→ **TASKS TO CARRY OUT**:
**1.** In the year-end list of games and books, translate the sentence "The gameplay is unimpeachable." into Spanish.
**2.** Where is The Vorrh set, according to the year-end list of games and books?
**3.** Pick up the year-end list of games and books after its last sentence and keep writing.

→ **SOURCE TEXT**:
++++++

I’d like to say, also, that I have beaten Bloodborne. I conquered the two secret bosses, I explored at least five of the catacombs under the city, and I’m now hacking my way through the expansion in my fabulous armor, rapier-that-turns-into-a-flintlock in hand. It took months for the main game to get old; I expect I’ll get a few weeks out of the expansion, as well.

The gameplay is unimpeachable. There’s no “easy” mode, no trick to the most difficult parts of the game, so you simply have to master it, even when it feels unabashedly punitive. There’s a squad of masochists who play through the entire game without leveling up; I could never do this but I completely understand the impulse to not just beat the game but dominate it, to find all of its secrets on the harshest of its own terms. It’s one of the richest fictional worlds I’ve ever had the privilege to explore and as a lifelong sci-fi and fantasy nerd that makes me very happy.

***BOOKS***

I liked all of these so I’m not ranking them; I didn’t read much literary fiction that was new this year so this is pretty much all SF.

THE VORRH, by Brian Catling – One of the best fantasy novels I’ve read in a very long time, with an extremely strange and unknowable world populated at surprising turns by historical figures and a big, sprawling series of subcultures in a fictional English colony city in West Africa. I enjoyed it enough that I was surprised and thrilled to learn that it’s the first book in a trilogy; much of the book refuses to answer the questions it raises and that’s fine by me, but the prospect of sequels suggests that some of its less uncanny mysteries might be solved later.

THE BURIED GIANT, by Kazuo Ishiguro – Ishiguro always surprises. In The Buried Giant, he’s managed to write a book that uses Arthurian legend as a metaphor for the nostalgia that poisons ideology, and he does it in such a distinctive, subtle way that his book’s plot twists – and maybe that’s too simplistic a term – are genuinely shocking. It’s a beautiful book, and ineffably sad in the same way that the stories of Tristan and Isolde or Arthur and Guenevere are. It is, in fact, a perfect Arthurian legend and one that belongs on the shelf next to Mallory and White.

++++++

→ **INFORMATION SHOWN**:
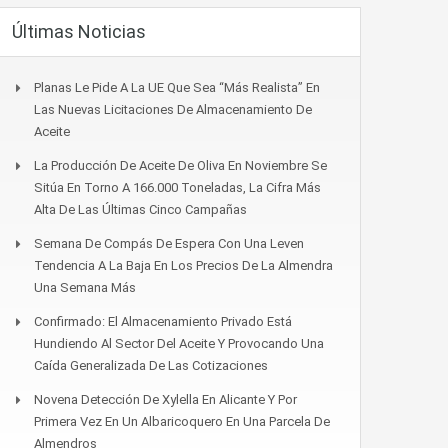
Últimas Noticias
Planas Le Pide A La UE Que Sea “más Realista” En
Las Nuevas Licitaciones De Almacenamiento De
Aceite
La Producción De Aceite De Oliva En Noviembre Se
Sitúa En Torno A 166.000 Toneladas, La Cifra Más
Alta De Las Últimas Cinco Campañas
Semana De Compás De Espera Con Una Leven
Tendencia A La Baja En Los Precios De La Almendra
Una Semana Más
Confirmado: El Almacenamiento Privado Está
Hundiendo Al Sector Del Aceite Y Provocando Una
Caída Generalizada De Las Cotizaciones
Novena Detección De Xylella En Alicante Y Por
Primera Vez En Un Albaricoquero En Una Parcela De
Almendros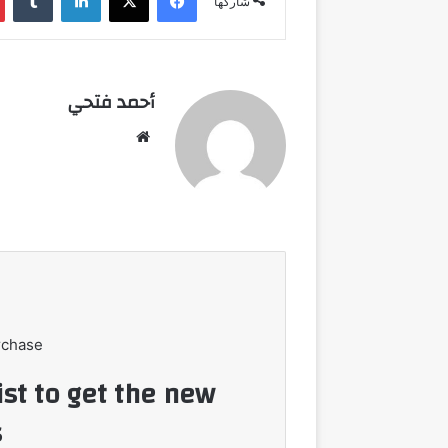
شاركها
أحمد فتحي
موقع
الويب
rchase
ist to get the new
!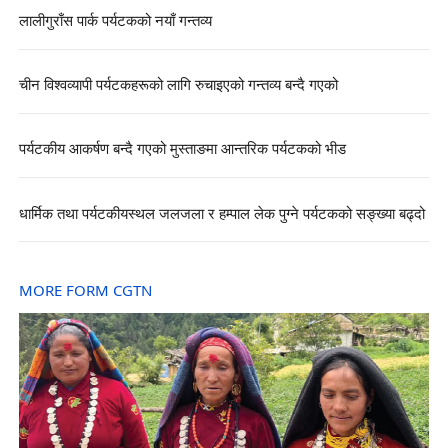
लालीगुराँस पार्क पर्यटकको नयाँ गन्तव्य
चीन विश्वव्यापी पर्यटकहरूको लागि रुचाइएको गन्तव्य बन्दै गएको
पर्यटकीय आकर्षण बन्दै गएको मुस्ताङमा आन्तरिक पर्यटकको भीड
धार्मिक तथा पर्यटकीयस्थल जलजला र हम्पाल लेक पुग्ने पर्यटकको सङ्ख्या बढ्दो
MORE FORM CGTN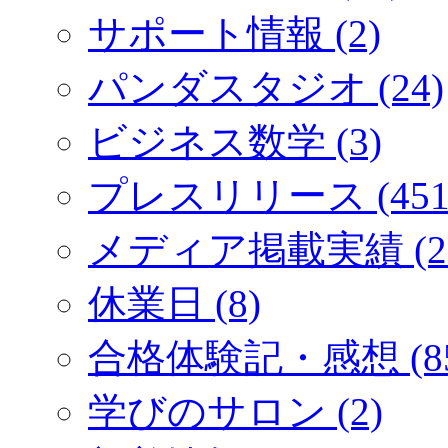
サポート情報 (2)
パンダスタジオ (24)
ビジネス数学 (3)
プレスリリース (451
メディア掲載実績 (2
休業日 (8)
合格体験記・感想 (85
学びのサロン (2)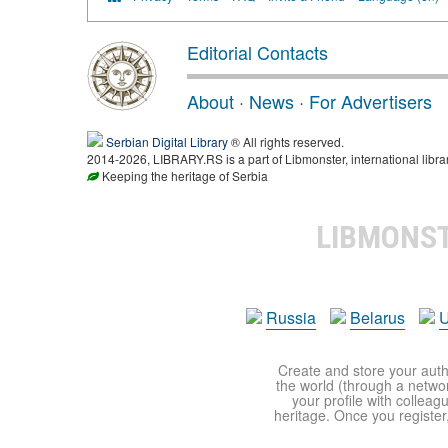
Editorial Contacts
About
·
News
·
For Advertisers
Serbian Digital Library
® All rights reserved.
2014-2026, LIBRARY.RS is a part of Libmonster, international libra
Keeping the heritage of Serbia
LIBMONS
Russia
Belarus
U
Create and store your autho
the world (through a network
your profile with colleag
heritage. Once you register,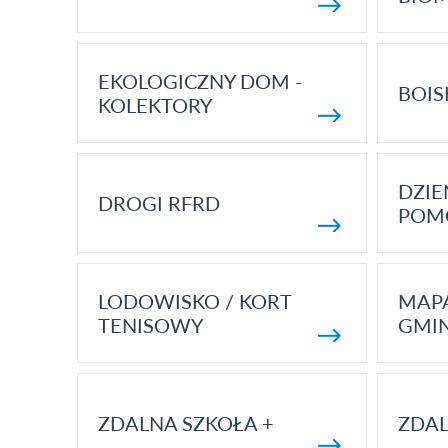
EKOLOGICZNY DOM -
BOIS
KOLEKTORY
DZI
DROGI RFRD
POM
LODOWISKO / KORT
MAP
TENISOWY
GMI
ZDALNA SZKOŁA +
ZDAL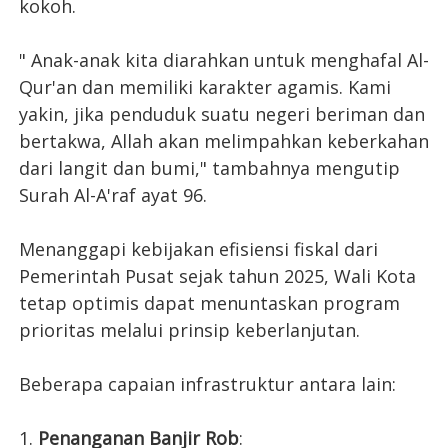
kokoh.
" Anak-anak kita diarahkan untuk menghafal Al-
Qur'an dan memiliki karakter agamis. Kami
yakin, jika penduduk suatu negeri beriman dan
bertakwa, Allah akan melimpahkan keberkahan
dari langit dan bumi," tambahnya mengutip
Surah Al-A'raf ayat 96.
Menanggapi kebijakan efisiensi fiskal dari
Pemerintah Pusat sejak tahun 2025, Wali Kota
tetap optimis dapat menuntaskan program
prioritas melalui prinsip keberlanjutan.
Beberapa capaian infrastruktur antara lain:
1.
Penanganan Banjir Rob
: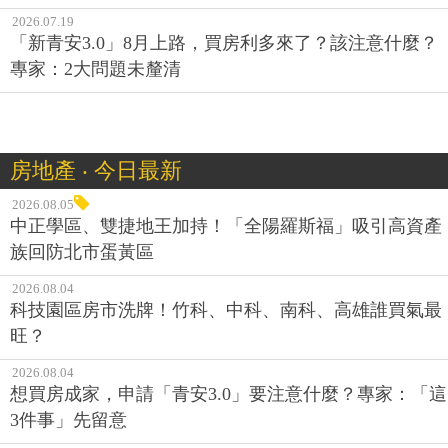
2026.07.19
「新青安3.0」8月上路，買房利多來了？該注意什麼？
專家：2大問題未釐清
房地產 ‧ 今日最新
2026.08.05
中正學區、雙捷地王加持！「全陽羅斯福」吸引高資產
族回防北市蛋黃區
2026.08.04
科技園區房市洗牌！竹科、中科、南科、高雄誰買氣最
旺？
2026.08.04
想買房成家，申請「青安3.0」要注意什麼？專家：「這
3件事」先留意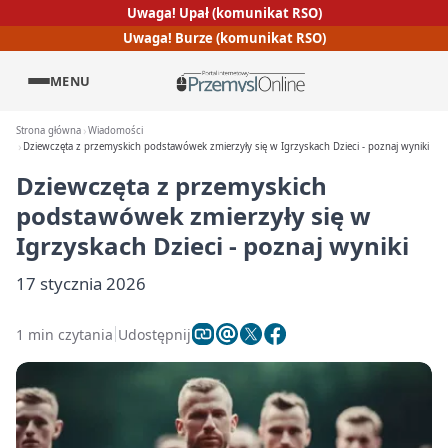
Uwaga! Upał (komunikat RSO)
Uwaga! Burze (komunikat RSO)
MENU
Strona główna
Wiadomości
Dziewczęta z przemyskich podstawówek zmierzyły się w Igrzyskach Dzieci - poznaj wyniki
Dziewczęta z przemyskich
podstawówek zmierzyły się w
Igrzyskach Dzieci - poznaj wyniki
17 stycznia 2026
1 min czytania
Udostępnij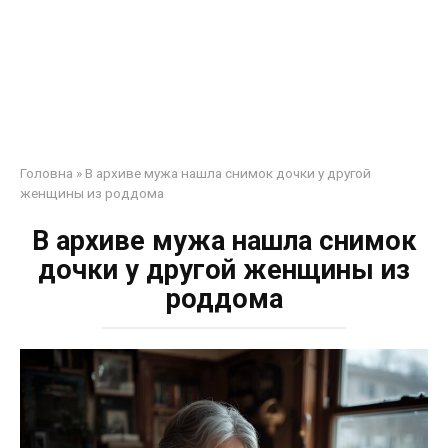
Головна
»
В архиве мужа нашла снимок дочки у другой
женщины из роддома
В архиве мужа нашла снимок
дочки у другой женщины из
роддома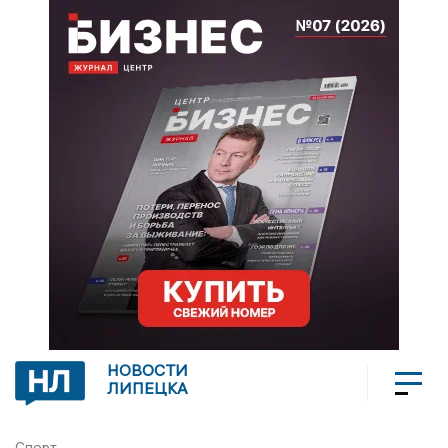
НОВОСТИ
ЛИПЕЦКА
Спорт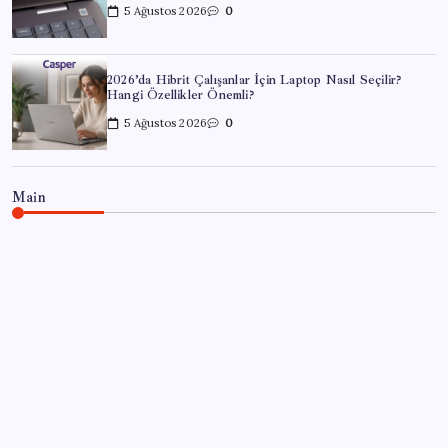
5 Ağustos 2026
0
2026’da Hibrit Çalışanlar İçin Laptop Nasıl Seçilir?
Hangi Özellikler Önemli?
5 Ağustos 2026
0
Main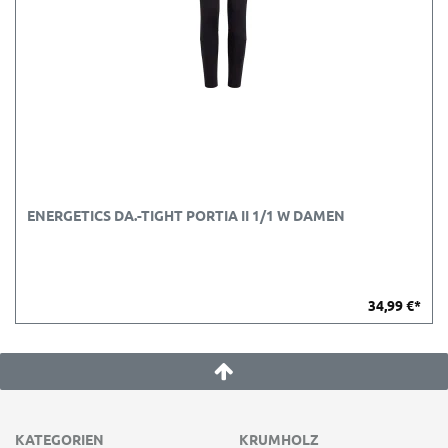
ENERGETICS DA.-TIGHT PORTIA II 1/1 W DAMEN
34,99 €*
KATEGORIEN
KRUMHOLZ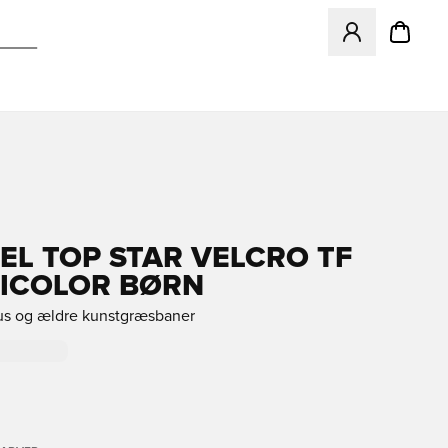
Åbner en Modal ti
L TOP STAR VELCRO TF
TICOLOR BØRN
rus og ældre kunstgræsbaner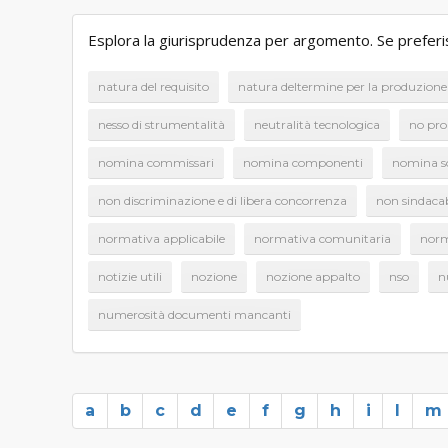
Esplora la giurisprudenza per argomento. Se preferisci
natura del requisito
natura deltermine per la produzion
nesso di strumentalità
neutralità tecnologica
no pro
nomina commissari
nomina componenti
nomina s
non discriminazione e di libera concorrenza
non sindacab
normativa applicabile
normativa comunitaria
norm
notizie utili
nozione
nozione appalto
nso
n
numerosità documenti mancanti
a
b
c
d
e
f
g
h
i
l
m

++++++

→ **ANSWERS FOR EACH ITEM**:
**1.** La jugabilidad es intachable.

**2.** In a fictional English colony city in West Africa.

**3.**
SLADE HOUSE, by David Mitchell – I ate this book. I swallowed it whole; I think I read it in two sittings. It’s essentially an appendix to The Bone Clocks, Mitchell’s last novel, but that’s fine with me. I loved The Bone Clocks, and I particularly liked Mitchell’s sketches of suburban Englishmen and -women in various kinds of trouble. Slade House brings back all of that and it demonstrates again Mitchell’s unmatched skill at getting his story up and running within pages and then refusing to let it stall or even slow down for a moment. It’s hard to write in period like that; it’s even harder to write in several period like that. It’s a lot of fun.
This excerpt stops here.